J.J. Abrams ‘Terrified’ to Let ‘Star Wars: The Force Awakens’ Out Into the World

Stephen Colbert and J.J. Abrams swapped stories about a range of topics including Jennifer Garner, lens flares and of course, “Star Wars: The Force Awakens” during a Q&A held Saturday in Newark, N.J., held as part of a Celebrity Nerd-Off fundraiser for the state’s upcoming Montclair Film Festival.

Colbert, a Montclair resident, has long been a booster of the event, which is going into its fifth year in April. More than 2,800 people turned up on Saturday for the benefit at New Jersey Performing Arts Center’s Prudential Hall.

“This is about 2,700 more people than I thought would be here,” Abrams quipped before adding, “I don’t know much about Montclair, but I’m learning and it makes me just want to move here.”

With perhaps the most important job in entertainment right now, the director informed Colbert that he had completed “The Force Awakens” just hours earlier.
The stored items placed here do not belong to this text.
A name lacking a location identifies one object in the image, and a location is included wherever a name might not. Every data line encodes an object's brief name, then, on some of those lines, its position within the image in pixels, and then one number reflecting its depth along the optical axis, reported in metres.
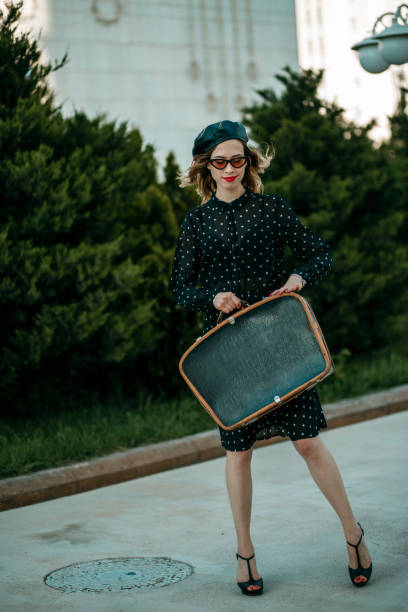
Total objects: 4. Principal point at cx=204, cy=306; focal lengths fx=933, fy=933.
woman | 3.79
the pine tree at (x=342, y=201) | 9.68
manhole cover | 4.06
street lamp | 8.45
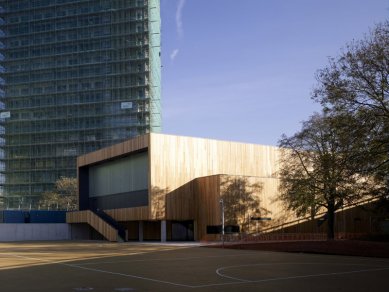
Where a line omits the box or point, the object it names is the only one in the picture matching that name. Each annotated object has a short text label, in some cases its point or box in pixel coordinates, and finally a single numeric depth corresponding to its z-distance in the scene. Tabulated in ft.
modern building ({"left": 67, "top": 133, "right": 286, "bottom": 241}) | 190.49
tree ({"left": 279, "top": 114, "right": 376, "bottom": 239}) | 135.03
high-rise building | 419.95
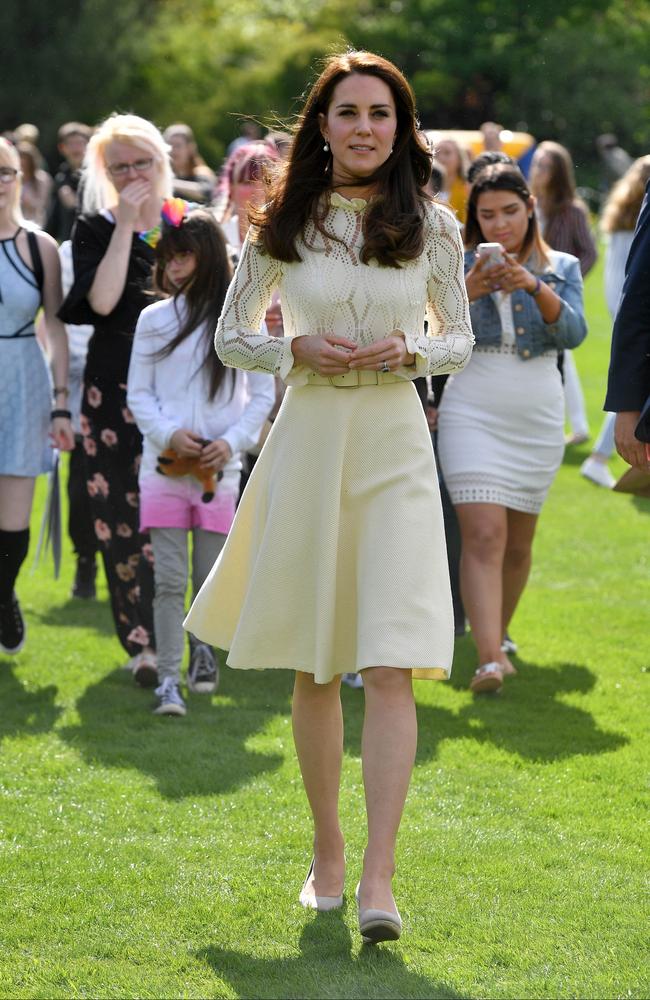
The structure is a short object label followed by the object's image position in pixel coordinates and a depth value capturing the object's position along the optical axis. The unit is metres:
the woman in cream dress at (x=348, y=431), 8.92
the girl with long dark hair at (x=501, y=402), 14.79
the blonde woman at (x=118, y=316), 15.13
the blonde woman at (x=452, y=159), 27.16
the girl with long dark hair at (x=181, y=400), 14.37
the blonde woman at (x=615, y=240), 24.87
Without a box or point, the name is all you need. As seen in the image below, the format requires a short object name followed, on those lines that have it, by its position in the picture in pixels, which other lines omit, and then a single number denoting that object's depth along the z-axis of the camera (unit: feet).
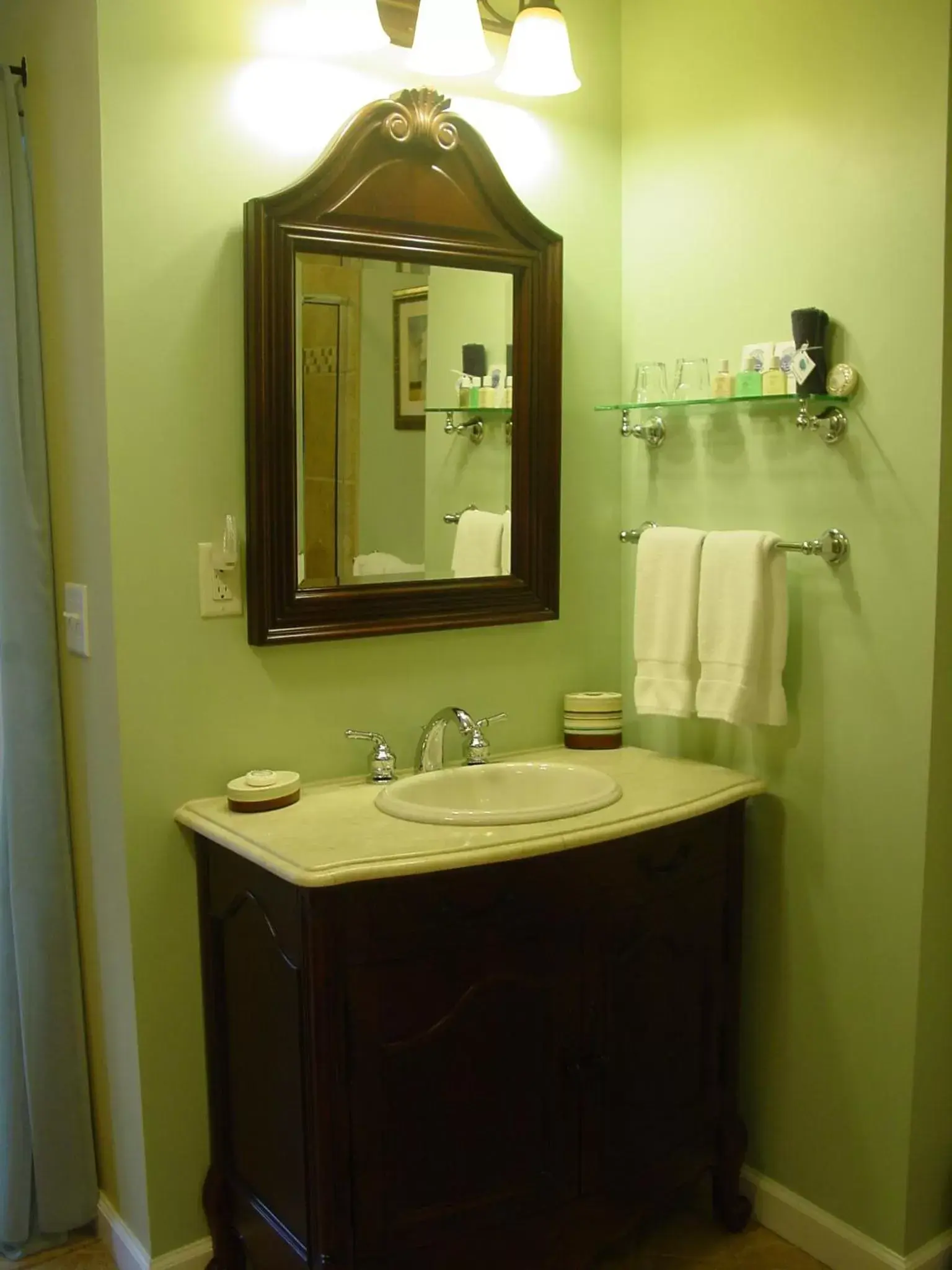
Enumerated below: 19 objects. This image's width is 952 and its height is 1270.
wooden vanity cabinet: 5.49
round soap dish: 6.18
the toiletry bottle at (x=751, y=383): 6.72
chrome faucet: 6.98
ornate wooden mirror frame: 6.35
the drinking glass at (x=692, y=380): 7.23
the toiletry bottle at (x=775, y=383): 6.61
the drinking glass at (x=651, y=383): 7.57
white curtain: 6.56
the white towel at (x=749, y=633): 6.66
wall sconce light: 6.35
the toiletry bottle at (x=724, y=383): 6.92
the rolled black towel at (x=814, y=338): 6.41
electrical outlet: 6.37
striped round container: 7.70
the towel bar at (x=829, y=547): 6.52
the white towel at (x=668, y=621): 7.05
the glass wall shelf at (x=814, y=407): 6.50
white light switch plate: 6.52
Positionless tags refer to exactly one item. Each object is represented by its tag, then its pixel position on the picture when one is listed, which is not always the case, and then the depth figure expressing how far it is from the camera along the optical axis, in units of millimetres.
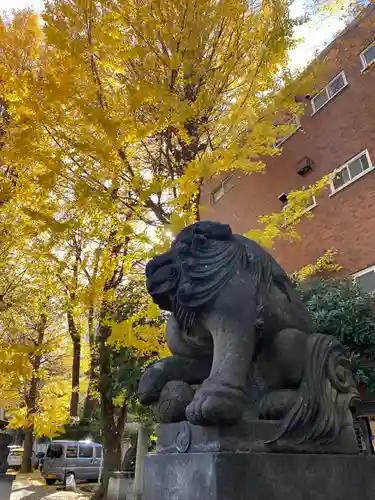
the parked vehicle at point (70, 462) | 16328
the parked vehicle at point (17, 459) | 22708
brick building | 10195
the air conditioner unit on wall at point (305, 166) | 11922
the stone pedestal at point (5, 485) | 7836
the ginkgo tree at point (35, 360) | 8298
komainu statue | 1925
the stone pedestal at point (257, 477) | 1632
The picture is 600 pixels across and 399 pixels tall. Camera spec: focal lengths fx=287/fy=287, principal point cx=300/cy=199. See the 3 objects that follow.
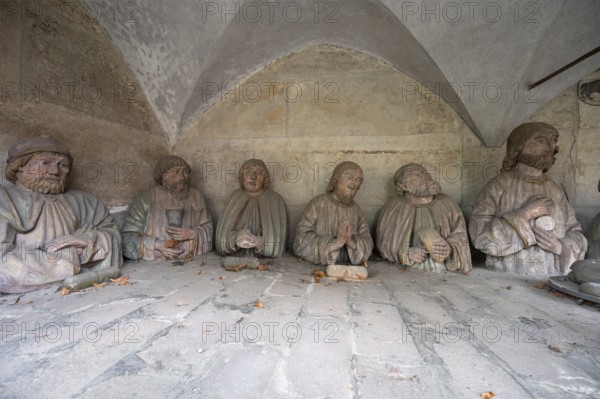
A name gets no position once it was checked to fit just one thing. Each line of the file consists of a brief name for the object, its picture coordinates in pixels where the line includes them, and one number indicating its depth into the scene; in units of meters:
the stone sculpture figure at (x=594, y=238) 3.70
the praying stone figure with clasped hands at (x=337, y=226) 3.80
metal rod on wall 3.59
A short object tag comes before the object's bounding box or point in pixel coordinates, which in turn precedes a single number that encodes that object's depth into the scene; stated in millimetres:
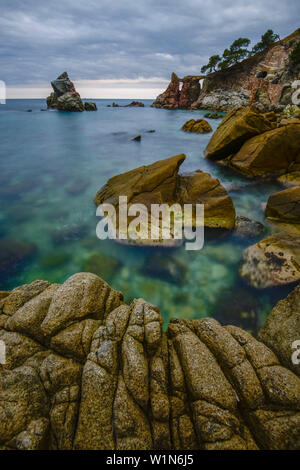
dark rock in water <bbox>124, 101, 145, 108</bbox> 133375
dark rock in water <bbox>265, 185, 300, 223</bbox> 9664
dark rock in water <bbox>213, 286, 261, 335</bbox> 6268
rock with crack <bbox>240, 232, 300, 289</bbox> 7137
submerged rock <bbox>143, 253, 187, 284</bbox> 7828
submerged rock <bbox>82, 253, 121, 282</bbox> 7939
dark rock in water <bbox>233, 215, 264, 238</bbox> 9820
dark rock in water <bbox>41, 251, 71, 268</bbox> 8419
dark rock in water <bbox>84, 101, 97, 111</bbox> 84556
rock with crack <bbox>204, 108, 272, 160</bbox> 16344
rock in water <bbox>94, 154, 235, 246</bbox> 10102
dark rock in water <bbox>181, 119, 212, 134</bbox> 34859
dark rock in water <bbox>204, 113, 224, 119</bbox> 56128
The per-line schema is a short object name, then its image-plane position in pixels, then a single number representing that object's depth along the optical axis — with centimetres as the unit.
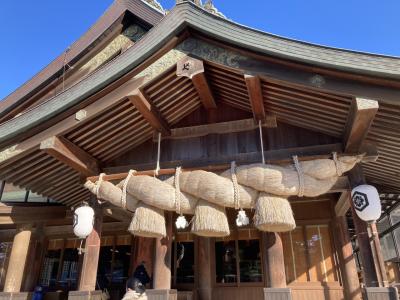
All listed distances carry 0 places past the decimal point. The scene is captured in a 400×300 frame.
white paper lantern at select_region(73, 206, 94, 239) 561
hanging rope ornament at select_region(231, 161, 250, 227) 455
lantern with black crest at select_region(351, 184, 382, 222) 463
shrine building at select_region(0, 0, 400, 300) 454
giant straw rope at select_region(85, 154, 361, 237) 457
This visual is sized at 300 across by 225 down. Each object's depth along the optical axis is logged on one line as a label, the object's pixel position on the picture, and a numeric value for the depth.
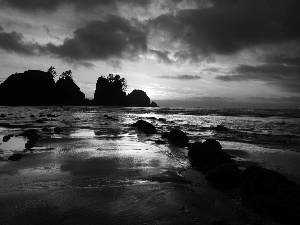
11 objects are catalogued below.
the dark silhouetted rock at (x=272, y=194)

“We were working on the final mixes at 2:30 this morning,” the helmer said. “I left with six very small, but important things that (still) need to be done because I said, ‘I have to get to the Montclair Film Festival.'”

Later in the evening when a fan asked if he wanted the project to “just be over,” the director got candid.

“I wish you could zip line down here and hug me,” Abrams said to the fan. “The truth is working on this movie for nearly three years, it has been like living with the greatest roommate in history for too long. It’s time for him to get his own place. It’s been great and I can’t tell you how much I want him to get out into the world and meet other people because we know each other really well. But really, ‘Star Wars’ is bigger than all of us. So I’m thrilled beyond words (to be involved) and terrified more than I can say.”

The duo touched on several achievements in Abrams’ prolific career, including his first writing credit “Taking Care of Business” in 1990, which was originally written as “Filofax.” Turns out Colbert auditioned for the film, but eventually lost the role to Jim Belushi.

Abrams apologized with the caveat “I will say that I think it worked out for you.”

Colbert went on to also reveal that Jennifer Garner used to babysit for his daughter before getting an agent and moving to Los Angeles.

“(My wife and I) thought, ‘Oh poor thing. She is just going to disappear.’ Then a couple of years later, I’m going to work at “The Daily Show,” and I see like an eight-story poster of her in a cat suit for “Alias” and I nearly drove up on the sidewalk.

When he later showed his wife the Time Magazine cover of Garner as Sydney Bristow, she had no idea who it was until Colbert revealed her identity.

“But she wasn’t hot,” my wife said. And I said, “Yes, she was!”

“Well, you never said anything,” his wife replied.

“What am I supposed to say?” Colbert said. “Have you noticed how unbelievably hot our babysitter is?!?”

After the room filled with laugher, Abrams touching on “Lost,” “Felicity,” “Armageddon,” “Mission Impossible 3,” “Star Trek,” and his fondness for lens flares. Then fans got to see the latest trailer for “The Force Awakens” on the big screen.

Afterwards, the director spoke about the ‘the force.’

“It is such a powerful idea. It’s a religion without a god. It’s a nondenominational, powerful idea that was very important to us, in this film, to bring back.”